Nachdem die Siegermächte dem kleinen Österreich nur wenige Offiziere und Unteroffiziere zugestehen und auch das Fliegen gänzlich verboten wird, gibt es keine Verwendung mehr für Otto Holler. Zum Jahreswechsel 1919/20 verlässt er das Militär und macht sich vorerst, mangels anderer Möglichkeiten, als Handelsagent, später als Spediteur selbständig. Im Juni 1925 stirbt, nach dreijähriger schwerer Krankheit, seine erste Frau an Krebs und lässt ihn mit zwei kleinen Söhnen allein. Holler, der mittlerweile Büro und Wohnung zusammengelegt hat, heiratet zwei Jahre später neuerlich, da wieder ein Bub „unterwegs“ ist, die Mutter stirb jedoch im Wochenbett.

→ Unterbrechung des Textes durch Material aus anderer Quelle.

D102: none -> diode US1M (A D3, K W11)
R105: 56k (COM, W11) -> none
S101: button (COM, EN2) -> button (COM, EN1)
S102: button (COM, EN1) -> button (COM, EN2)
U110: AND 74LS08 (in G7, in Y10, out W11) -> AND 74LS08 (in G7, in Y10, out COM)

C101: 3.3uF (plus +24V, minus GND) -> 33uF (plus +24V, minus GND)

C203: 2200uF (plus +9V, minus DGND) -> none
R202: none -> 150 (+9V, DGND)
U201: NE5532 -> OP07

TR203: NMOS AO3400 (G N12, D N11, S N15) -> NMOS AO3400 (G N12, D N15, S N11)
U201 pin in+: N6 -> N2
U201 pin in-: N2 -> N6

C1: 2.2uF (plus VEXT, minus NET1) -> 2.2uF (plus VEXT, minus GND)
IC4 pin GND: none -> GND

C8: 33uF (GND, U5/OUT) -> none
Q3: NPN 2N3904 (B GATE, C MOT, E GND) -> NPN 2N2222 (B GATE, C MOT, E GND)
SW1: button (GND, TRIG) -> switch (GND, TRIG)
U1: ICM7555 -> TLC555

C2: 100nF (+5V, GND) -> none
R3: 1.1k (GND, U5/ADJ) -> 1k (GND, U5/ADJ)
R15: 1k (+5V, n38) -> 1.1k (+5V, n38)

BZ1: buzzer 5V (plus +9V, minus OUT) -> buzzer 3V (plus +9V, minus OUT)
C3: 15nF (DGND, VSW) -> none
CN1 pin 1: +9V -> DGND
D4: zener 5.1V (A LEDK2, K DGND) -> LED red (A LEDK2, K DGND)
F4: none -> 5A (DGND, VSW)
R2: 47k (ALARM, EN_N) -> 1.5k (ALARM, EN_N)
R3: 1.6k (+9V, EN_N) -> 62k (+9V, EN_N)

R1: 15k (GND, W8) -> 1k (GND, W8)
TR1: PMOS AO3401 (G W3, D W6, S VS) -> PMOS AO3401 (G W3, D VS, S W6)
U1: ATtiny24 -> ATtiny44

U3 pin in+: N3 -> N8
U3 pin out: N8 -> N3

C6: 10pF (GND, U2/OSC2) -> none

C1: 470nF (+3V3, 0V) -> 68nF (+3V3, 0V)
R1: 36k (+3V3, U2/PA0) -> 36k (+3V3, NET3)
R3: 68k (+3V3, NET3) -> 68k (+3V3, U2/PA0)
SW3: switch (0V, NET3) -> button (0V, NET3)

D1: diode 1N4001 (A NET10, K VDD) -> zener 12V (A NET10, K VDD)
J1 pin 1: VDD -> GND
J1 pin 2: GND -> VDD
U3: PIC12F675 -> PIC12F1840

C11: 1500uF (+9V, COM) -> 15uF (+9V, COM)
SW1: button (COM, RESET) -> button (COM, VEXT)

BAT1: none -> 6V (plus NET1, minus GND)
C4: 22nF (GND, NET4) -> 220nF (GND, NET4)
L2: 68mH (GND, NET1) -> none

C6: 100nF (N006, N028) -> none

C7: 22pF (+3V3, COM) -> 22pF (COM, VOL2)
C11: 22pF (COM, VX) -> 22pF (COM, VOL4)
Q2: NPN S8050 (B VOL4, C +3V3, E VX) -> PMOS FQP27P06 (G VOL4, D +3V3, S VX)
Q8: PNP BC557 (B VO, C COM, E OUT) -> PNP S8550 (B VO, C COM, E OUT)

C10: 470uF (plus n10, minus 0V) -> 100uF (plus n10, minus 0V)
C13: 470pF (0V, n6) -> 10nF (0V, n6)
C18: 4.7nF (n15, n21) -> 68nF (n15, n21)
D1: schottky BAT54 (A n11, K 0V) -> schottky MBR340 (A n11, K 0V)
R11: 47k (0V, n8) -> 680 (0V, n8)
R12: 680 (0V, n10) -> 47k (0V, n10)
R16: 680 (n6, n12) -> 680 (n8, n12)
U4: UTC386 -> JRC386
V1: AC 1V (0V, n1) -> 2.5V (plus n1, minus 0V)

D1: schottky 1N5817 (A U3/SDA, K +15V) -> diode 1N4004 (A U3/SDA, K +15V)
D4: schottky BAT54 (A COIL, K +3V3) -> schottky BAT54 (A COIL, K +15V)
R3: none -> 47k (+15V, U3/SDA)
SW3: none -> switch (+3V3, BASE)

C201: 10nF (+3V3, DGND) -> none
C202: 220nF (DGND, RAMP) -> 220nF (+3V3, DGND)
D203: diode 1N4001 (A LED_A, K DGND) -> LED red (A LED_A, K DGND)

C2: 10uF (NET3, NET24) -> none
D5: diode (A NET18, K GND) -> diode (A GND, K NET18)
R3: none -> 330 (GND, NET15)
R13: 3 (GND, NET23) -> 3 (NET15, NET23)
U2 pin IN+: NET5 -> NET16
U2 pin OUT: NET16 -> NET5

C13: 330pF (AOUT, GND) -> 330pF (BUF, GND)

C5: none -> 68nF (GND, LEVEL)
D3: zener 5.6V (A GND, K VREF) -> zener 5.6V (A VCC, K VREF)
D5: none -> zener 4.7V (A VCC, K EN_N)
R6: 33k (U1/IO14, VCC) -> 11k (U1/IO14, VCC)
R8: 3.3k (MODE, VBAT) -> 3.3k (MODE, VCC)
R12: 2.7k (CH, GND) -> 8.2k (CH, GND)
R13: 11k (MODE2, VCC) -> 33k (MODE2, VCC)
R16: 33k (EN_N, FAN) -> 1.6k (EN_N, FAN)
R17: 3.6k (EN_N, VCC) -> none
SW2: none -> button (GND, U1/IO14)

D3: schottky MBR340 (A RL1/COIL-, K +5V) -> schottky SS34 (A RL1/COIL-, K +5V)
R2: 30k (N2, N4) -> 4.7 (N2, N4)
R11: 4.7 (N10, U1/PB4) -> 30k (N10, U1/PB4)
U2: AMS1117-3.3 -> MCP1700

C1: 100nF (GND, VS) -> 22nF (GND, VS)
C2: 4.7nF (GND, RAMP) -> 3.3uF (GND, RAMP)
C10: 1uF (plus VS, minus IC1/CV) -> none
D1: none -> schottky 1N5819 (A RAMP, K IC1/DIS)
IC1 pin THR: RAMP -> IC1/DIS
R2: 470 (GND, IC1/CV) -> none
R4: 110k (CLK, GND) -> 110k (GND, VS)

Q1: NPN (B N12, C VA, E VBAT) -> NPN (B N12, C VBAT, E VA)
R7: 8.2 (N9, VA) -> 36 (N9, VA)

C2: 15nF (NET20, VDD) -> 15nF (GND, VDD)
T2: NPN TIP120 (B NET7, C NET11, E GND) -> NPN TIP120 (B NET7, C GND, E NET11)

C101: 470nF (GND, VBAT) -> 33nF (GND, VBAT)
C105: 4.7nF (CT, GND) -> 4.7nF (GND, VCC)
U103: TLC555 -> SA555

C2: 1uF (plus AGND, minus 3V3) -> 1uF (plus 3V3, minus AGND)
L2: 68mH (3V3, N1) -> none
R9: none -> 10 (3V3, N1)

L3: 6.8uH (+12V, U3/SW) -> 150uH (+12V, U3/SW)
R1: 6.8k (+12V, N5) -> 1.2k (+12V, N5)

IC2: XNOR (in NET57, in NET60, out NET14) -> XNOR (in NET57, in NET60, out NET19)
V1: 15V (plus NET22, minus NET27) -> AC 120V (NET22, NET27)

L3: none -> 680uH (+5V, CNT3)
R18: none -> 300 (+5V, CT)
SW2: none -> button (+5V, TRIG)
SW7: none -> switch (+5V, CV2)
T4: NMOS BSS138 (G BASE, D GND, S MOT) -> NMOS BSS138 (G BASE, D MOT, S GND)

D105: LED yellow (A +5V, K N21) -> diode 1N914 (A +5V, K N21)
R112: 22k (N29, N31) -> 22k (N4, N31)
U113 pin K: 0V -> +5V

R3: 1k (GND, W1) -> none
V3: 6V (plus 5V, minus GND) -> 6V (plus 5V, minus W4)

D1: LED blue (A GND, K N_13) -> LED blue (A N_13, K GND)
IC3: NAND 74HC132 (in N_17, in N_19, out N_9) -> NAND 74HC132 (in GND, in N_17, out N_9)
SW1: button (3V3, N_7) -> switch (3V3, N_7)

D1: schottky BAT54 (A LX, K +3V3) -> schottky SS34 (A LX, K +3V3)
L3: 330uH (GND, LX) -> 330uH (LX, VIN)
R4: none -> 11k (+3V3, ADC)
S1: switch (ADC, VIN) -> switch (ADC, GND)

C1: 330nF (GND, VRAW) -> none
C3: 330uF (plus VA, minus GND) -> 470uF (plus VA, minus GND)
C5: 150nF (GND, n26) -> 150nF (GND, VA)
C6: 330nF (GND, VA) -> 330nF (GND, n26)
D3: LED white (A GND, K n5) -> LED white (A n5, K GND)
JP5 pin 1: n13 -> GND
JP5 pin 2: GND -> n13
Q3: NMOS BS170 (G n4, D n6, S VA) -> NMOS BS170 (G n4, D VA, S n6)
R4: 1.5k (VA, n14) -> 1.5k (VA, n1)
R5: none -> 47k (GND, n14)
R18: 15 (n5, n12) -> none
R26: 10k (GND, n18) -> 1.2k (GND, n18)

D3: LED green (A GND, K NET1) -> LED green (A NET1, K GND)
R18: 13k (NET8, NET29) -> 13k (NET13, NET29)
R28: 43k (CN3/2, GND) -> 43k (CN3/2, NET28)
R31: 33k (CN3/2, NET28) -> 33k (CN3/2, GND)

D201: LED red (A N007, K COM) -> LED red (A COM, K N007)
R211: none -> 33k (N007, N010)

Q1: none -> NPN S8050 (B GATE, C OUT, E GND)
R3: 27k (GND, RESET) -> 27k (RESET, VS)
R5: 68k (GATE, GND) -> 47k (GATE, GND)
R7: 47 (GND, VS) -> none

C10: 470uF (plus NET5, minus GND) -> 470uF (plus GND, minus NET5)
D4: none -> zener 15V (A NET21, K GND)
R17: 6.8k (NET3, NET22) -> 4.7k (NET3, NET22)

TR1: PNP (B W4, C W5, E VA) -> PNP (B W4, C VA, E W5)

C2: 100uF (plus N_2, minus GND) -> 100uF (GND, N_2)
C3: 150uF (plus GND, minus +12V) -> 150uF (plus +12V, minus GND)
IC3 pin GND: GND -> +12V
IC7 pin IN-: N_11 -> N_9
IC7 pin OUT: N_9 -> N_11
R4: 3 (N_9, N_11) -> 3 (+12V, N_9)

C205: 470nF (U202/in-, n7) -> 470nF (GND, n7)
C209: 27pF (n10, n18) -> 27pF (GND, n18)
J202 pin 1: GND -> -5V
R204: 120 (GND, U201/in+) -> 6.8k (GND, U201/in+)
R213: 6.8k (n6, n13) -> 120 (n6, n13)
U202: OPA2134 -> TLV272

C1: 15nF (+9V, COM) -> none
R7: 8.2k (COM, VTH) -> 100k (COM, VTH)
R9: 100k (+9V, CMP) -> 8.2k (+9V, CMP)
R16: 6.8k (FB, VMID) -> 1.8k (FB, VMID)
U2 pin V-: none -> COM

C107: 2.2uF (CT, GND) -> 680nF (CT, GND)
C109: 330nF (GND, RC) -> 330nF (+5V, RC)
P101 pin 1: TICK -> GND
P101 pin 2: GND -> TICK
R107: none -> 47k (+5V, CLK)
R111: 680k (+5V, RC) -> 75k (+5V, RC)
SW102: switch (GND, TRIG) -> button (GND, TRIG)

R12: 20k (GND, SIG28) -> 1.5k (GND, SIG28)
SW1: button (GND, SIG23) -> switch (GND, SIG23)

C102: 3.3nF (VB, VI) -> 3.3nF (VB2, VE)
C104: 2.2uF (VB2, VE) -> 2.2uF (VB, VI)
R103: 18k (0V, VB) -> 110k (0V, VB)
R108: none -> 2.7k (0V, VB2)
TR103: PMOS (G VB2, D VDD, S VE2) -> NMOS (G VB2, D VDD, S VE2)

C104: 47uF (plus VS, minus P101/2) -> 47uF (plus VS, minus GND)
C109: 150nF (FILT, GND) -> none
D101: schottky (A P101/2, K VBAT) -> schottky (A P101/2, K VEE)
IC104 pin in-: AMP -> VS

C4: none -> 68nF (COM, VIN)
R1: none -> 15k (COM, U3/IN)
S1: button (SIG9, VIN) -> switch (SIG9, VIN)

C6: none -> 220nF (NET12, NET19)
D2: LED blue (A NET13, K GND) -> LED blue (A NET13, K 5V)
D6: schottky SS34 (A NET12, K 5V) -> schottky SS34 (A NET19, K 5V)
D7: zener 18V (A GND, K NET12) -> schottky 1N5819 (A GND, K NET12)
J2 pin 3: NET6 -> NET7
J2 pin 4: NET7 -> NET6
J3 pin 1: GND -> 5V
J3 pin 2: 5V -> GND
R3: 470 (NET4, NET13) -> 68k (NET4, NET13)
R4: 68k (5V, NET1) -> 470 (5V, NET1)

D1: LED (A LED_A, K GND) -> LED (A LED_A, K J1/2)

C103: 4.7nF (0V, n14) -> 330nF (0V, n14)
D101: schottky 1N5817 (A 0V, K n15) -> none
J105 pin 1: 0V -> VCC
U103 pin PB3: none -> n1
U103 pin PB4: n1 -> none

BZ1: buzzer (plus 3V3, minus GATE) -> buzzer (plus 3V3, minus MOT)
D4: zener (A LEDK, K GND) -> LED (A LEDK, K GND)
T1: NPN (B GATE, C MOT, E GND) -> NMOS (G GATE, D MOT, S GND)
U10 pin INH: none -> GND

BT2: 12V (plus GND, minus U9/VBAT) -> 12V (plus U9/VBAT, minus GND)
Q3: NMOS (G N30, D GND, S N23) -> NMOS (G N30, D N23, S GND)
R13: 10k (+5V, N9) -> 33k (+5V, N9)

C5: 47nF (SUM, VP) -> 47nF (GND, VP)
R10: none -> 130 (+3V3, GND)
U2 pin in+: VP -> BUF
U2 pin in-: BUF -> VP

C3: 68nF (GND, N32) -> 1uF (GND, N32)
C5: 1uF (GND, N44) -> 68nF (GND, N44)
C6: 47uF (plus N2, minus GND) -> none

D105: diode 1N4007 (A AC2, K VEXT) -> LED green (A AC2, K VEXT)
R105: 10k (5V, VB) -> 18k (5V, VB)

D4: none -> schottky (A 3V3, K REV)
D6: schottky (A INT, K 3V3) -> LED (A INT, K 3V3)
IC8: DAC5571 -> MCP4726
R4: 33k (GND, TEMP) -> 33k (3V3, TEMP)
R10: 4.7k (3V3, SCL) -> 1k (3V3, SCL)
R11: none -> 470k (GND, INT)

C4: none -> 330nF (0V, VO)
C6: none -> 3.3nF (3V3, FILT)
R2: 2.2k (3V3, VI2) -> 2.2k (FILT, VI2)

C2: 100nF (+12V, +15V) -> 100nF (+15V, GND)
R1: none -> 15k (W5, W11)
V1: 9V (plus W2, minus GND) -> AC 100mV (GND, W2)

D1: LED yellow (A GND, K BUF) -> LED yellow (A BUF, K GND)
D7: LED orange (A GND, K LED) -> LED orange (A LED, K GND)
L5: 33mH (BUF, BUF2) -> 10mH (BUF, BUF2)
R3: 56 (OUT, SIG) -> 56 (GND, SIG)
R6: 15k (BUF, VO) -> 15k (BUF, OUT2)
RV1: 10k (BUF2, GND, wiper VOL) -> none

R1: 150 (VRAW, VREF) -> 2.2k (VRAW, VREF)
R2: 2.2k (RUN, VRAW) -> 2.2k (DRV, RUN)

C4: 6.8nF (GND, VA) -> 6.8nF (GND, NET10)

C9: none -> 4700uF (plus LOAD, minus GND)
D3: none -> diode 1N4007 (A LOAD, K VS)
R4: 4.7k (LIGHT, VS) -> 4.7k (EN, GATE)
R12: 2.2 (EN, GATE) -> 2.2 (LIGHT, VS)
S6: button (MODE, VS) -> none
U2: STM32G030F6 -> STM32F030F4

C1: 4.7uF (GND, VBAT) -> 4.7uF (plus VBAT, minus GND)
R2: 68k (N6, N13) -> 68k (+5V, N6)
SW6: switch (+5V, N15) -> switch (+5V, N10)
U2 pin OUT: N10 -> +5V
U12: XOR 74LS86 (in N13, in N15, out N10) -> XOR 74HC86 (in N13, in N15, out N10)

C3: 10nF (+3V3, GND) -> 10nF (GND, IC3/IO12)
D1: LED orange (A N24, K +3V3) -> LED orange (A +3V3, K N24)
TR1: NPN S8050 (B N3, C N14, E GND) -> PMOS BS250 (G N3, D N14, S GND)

Am 24. März 1934 heiratet er zum dritten Mal. Nach der Geburt des vierten Sohnes und dem sich abzeichnenden Aus für seine Spedition mangels Aufträgen, wendet er sich verzweifelt an den Ring der Goldenen Tapferkeitsmedaille um Hilfe. Unter anderem schreibt er: „Ich war nie Arbeitslos gemeldet, doch ging es mir die letzten Jahre schon sehr schlecht, musste oft mit meinen Kindern hungern, doch hielt ich ohne zu betteln durch.“ Der „Ring“ kann tatsächlich helfen, zuerst erhält er eine günstige Gemeindewohnung im 10ten Bezirk, Untere Meidlingerstraße Ecke Triesterstraße, und dann im März 1936 eine Anstellung als „Lastauto-Fuhrwerker“ bei der Firma „Rona“ am Nordbahnhof.

Über seinen weiteren Lebensweg ist wenig bekannt. Nach der Besetzung Österreichs durch Großdeutschland wird er, wie viele Träger der Goldenen Tapferkeitsmedaille, dem Erlass anlässlich des Gedenktages der Tannenberg-Schlacht ehrenhalber zum Leutnant a. D. in der Deutschen Wehrmacht befördert. Bei Otto Holler geschieht dies mit einem der letzten Erlässe und zwar am 30. Juli 1940. Ob er noch zu irgendwelchen Kriegsdienstleistungen eingezogen worden ist scheint fraglich. Fest steht jedoch, dass er im Zuge seines Pensionsansuchens am 22. April 1953 den Bescheid erhält, dass er überhaupt kein österreichischer Staatsbürger ist!

Da Hollers Geburtsort, Marburg an der Drau, nicht mehr in Österreich liegt gilt er für die Behörden offiziell als Staatenloser! Ja, er ist heimatzuständig nach Wien und ja, er bezieht auch von Beginn an Tapferkeitsmedaillen-Zulage, aber er hätte niemals offiziell um die österreichische Staatsbürgerschaft angesucht und sei daher behördlicherseits kein Österreicher. Im Grunde eine haltlose, ja unverständliche Behauptung, aber in der unmittelbaren Nachkriegszeit, in einem, in vier Besatzungszonen aufgeteilten Land, voll mit staatenlosen Flüchtlingen von überall her, ist es ein ernstes Problem.

Zwei ganze Jahre benötig Otto Holler um endlich am 26. April 1955 das begehrte Dokument in Händen halten zu dürfen. Doch lange kann er sich darüber nicht freuen, der Österreicher Otto Holler stirbt am 17. Dezember 1958 in Wien.